======== Entries supplied

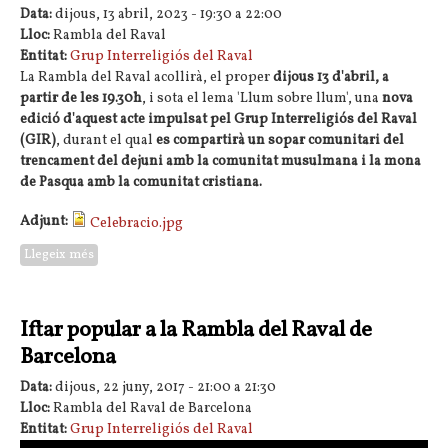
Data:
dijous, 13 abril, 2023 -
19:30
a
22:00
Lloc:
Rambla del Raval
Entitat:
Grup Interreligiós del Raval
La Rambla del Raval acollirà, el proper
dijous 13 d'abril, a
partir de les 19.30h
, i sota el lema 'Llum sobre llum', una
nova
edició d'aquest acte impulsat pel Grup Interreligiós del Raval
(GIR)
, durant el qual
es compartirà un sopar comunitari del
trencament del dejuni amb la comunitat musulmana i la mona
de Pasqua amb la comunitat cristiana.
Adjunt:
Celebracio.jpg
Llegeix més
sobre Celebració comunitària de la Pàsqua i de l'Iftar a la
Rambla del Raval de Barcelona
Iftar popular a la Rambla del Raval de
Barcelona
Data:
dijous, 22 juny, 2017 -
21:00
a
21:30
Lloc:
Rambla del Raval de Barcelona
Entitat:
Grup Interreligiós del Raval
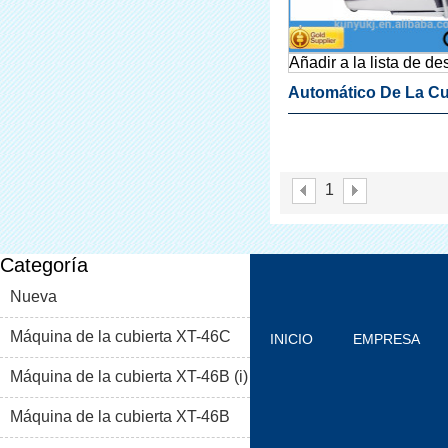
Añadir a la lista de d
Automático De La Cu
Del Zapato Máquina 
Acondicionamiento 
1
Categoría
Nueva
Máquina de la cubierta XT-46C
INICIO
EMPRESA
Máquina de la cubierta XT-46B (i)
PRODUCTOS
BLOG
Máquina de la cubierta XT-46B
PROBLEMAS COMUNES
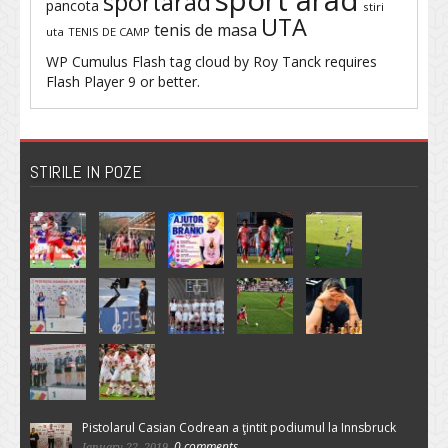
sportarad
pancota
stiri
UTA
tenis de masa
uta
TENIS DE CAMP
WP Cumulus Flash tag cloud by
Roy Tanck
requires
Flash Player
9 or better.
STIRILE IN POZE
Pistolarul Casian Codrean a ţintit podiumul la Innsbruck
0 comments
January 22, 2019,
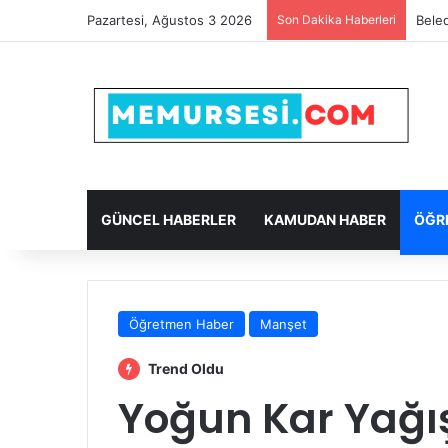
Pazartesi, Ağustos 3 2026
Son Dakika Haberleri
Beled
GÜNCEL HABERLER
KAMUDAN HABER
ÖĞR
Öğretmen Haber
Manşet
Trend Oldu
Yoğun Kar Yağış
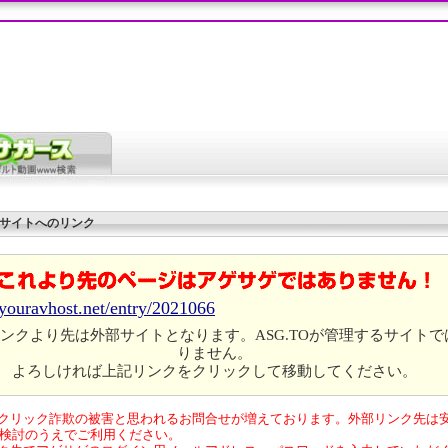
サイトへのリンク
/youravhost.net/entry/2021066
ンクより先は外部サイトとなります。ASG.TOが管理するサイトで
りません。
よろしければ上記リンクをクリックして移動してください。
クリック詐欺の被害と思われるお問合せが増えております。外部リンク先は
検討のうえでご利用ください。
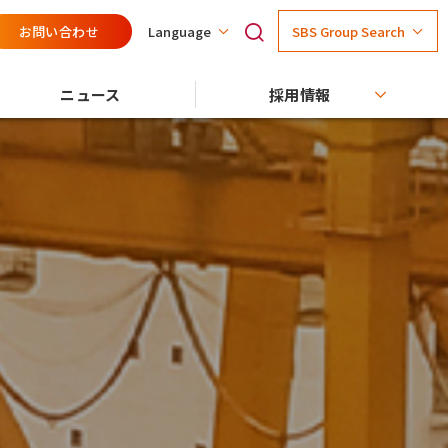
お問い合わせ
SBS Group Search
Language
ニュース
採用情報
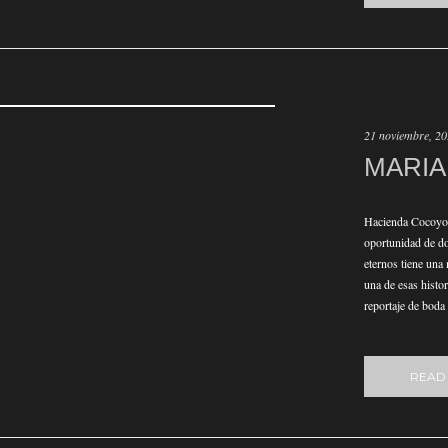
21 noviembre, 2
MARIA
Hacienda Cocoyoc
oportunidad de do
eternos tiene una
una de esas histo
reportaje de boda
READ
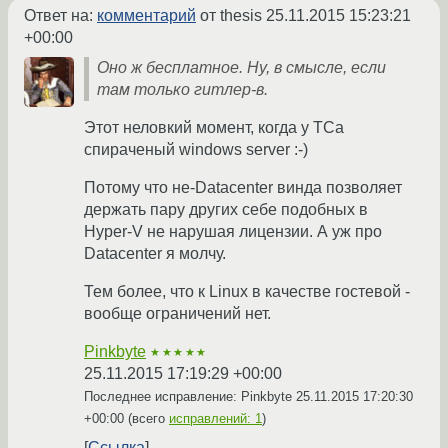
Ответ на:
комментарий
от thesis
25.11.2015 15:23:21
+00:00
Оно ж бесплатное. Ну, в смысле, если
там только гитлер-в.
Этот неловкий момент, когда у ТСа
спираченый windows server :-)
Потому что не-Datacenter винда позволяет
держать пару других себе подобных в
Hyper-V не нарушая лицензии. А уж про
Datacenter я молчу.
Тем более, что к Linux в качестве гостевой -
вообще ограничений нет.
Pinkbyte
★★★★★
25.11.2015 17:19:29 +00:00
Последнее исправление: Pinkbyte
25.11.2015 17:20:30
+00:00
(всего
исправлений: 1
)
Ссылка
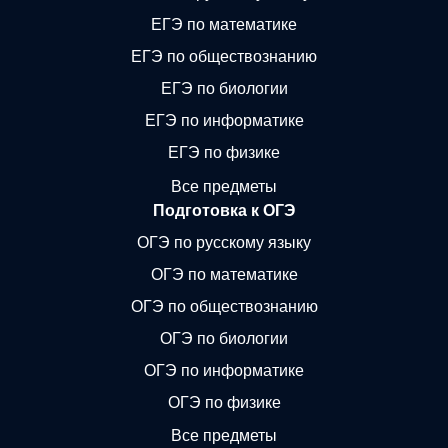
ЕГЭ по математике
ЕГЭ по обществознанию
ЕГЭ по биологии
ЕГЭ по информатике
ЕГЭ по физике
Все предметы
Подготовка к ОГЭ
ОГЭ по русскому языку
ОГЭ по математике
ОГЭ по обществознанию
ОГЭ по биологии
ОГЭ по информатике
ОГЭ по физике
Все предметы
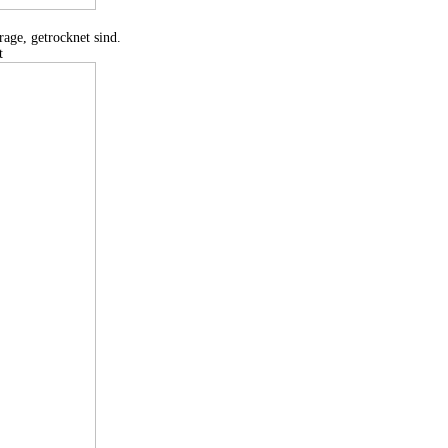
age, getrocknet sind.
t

================
======== Entries supplied

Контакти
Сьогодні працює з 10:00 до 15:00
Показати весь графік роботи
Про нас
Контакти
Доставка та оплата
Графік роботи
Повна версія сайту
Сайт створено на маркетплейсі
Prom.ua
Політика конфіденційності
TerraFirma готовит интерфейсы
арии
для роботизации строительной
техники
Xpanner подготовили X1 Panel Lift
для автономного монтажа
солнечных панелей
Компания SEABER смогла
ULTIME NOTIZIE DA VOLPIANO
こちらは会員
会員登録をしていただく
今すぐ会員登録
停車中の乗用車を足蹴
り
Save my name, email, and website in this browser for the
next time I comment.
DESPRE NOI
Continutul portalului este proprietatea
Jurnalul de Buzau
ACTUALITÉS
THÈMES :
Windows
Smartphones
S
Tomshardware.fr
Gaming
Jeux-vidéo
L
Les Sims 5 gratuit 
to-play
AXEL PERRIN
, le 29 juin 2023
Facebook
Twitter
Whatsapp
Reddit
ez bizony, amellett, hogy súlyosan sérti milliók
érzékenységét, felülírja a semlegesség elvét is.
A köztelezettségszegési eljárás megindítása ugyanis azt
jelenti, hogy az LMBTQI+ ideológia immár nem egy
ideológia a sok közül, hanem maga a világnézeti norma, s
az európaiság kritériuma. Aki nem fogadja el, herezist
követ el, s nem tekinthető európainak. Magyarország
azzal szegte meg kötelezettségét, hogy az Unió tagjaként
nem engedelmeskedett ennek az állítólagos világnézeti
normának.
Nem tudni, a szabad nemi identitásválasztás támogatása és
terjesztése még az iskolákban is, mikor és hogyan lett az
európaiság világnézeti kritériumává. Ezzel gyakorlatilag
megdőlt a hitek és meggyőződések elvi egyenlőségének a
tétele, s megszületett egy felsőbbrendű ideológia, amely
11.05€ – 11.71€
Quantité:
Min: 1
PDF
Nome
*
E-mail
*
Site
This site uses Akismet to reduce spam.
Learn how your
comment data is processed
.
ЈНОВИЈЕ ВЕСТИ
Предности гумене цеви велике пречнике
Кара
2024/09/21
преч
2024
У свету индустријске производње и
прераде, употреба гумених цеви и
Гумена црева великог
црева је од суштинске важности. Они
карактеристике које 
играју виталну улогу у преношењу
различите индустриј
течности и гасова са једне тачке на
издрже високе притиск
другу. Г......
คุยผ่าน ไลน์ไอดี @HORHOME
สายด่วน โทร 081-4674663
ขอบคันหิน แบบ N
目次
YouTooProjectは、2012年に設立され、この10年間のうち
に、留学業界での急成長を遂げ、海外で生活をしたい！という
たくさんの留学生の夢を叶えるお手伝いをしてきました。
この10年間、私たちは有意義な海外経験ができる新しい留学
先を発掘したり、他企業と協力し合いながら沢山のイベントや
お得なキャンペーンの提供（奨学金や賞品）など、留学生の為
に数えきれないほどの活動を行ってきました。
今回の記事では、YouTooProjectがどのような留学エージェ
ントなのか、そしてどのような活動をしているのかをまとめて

================
======== Entries supplied

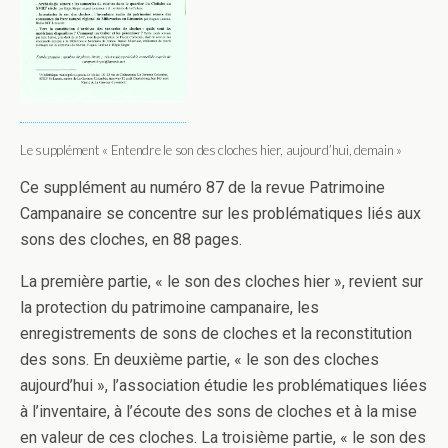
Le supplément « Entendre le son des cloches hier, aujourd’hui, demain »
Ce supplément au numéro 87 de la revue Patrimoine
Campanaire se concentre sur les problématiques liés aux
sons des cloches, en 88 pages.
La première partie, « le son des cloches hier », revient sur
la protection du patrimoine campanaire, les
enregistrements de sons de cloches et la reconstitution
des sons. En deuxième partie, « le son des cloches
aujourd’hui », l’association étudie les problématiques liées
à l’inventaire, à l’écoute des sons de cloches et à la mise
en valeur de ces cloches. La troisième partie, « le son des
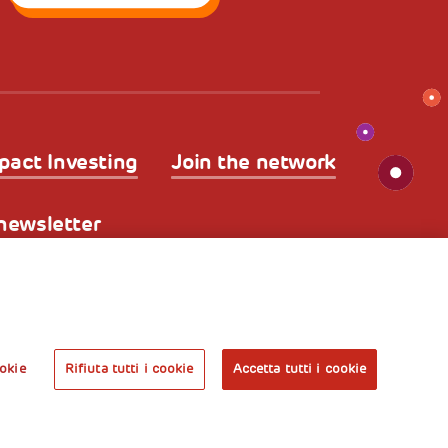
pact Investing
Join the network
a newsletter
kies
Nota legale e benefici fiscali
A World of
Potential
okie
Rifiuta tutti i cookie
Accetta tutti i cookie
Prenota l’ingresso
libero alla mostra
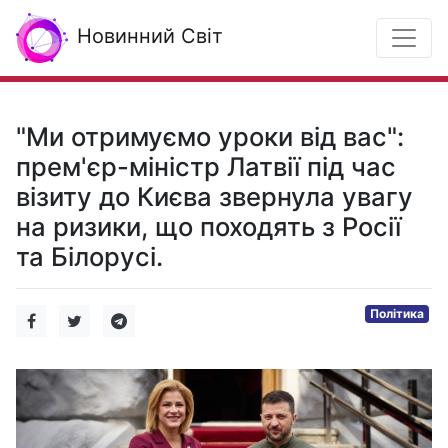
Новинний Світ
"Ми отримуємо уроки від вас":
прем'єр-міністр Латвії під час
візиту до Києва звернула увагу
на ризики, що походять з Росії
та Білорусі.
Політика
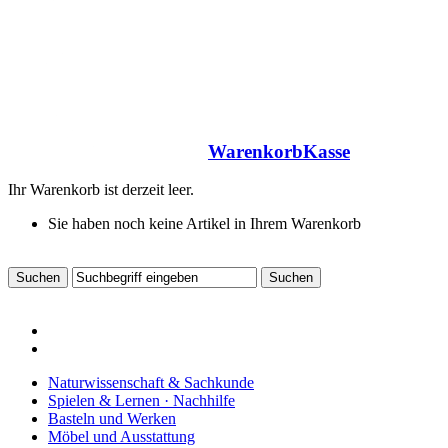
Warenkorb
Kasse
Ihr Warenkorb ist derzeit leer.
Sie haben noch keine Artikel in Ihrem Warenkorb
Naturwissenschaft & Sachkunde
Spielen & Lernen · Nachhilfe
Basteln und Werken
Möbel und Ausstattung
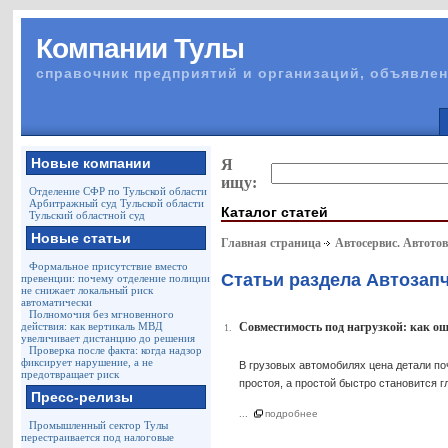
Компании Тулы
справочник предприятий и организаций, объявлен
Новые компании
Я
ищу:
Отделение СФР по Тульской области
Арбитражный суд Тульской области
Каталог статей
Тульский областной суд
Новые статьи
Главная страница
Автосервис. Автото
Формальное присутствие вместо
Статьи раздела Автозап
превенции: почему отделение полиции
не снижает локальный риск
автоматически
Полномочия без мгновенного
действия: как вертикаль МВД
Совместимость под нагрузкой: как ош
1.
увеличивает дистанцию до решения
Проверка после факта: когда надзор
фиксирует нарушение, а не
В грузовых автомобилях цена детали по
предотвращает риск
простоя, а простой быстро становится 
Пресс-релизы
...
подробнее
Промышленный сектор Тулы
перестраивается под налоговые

================

Lines containing the word "cubierta": copy every one of them from the records above.

Máquina de la cubierta XT-46C
Máquina de la cubierta XT-46B (i)
Máquina de la cubierta XT-46B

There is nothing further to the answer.